Samarinda (ANTARA) - Pemerintah Provinsi Kalimantan Timur telah menerima dua rekomendasi penanganan tambang ilegal dari Jaringan Advokasi Tambang (Jatam) Kaltim.
Penjabat Gubernur Kaltim Akmal Malik di Samarinda, Jumat, mengatakan rekomendasi pertama yakni pembentukan Satuan Tugas Penindakan Tambang Ilegal di Kaltim.
Kemudian rekomendasi kedua yaitu pemulihan ruang hidup masyarakat atas segala bentuk pencemaran dan perusakan lingkungan akibat aktivitas pertambangan.
“Dua rekomendasi itu telah kami terima. Untuk satgas, pak asisten segera menyiapkan. Tapi, kami minta Jatam ada di dalamnya," kata Akmal Malik saat menerima audiensi Jaringan Advokasi Tambang (Jatam) Kaltim di Pendopo Odah Etam, Jumat.
Menurut Akmal, Pemprov Kaltim siap berkolaborasi dengan anggota masyarakat, lembaga swadaya masyarakat, dan pegiat lingkungan guna memberantas praktik tambang ilegal.
Baca juga: Kodam VI Mulawarman temukan indikasi tambang ilegal di konsesi IKN
"Kami akan menyatukan langkah. Jatam atau siapapun lembaga lain yang mempunyai kepedulian terhadap pelestarian lingkungan, menghindari dampak-dampak negatif dari illegal mining, ayo gabung dengan kami. Kita akan bergerak segera, tentunya bekerja sesuai kapasitas,” kata Akmal Malik.
Dalam audiensi itu Dinamisator Jatam Kaltim Mareta Sari beserta timnya menyampaikan peningkatan praktik tambang ilegal di Kalimantan Timur, salah satunya di Desa Sumber Sari, Loa Kulu, Kutai Kartanegara.
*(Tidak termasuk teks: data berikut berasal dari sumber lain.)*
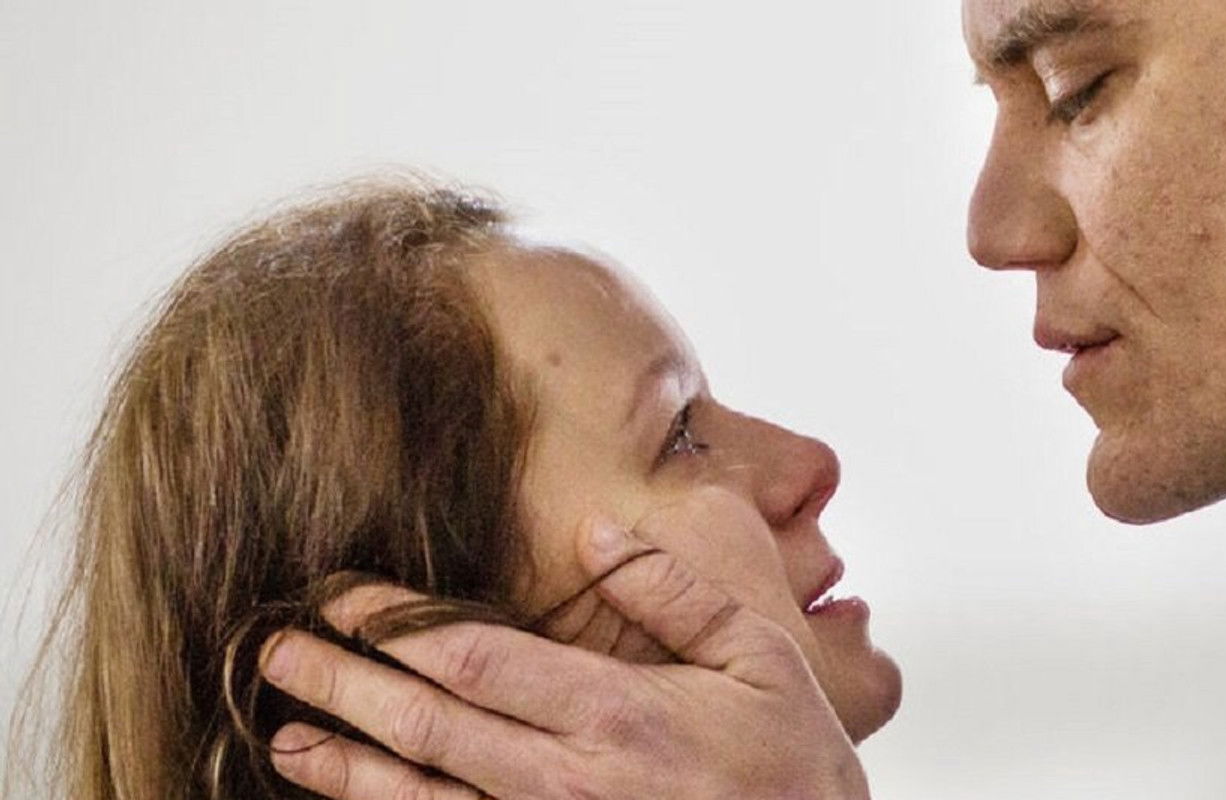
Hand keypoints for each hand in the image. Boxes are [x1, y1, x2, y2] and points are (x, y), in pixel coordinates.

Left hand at [259, 521, 868, 799]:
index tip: (335, 595)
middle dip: (339, 685)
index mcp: (614, 712)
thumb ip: (672, 589)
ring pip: (424, 799)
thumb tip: (595, 528)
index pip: (471, 658)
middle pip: (426, 725)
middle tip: (271, 652)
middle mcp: (568, 779)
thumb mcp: (759, 655)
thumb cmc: (796, 765)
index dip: (391, 626)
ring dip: (346, 767)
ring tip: (283, 740)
Audiensi itu juga bertujuan mendorong Pemprov Kaltim segera membentuk Satgas Penindakan Tambang Ilegal di Bumi Etam.
Akmal menjelaskan kapasitas pemerintah daerah yaitu memfasilitasi dan menyampaikan aduan masyarakat, atau kelompok dan lembaga yang mewakili masyarakat, kepada pihak berwenang.
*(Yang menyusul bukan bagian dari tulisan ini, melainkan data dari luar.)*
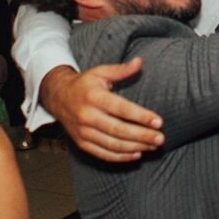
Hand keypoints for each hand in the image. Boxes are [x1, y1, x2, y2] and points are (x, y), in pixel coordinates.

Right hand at [40, 60, 164, 162]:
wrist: (58, 97)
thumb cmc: (84, 84)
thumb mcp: (100, 72)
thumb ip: (121, 70)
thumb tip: (140, 62)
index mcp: (94, 97)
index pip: (121, 109)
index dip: (141, 116)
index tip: (159, 121)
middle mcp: (87, 116)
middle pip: (119, 130)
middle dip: (142, 136)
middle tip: (160, 139)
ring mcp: (83, 132)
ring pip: (113, 144)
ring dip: (135, 147)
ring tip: (153, 147)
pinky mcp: (82, 143)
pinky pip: (103, 153)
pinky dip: (120, 157)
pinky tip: (136, 154)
Baca juga: Satgas tambang IKN proses 15 kasus tambang ilegal
"Posisi pemerintah daerah adalah memfasilitasi dan menyampaikan kepada pihak yang berwenang. Karena, pihak yang berhak untuk menangani tambang ilegal adalah penegakan hukum," kata pria yang juga menjabat sebagai Direktur Jenderal Otonomi Daerah Kementerian Dalam Negeri itu.
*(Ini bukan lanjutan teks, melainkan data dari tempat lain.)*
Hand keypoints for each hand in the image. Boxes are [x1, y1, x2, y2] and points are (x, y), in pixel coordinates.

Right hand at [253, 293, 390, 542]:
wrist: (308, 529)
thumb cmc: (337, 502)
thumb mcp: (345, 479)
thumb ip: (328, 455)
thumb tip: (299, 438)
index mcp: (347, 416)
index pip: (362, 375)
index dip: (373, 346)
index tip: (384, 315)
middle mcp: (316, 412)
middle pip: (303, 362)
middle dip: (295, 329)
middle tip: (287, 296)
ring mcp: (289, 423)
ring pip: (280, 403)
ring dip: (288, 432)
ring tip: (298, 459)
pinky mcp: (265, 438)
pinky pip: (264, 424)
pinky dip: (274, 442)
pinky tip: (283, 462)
Akmal menambahkan sejumlah perusahaan pertambangan bisa jadi memiliki perizinan operasional, tapi dalam praktik kerja terjadi pelanggaran kerusakan lingkungan.
"Bila ada temuan itu, kami sampaikan kepada pihak berwenang, untuk ditindak lanjuti," jelas Akmal Malik.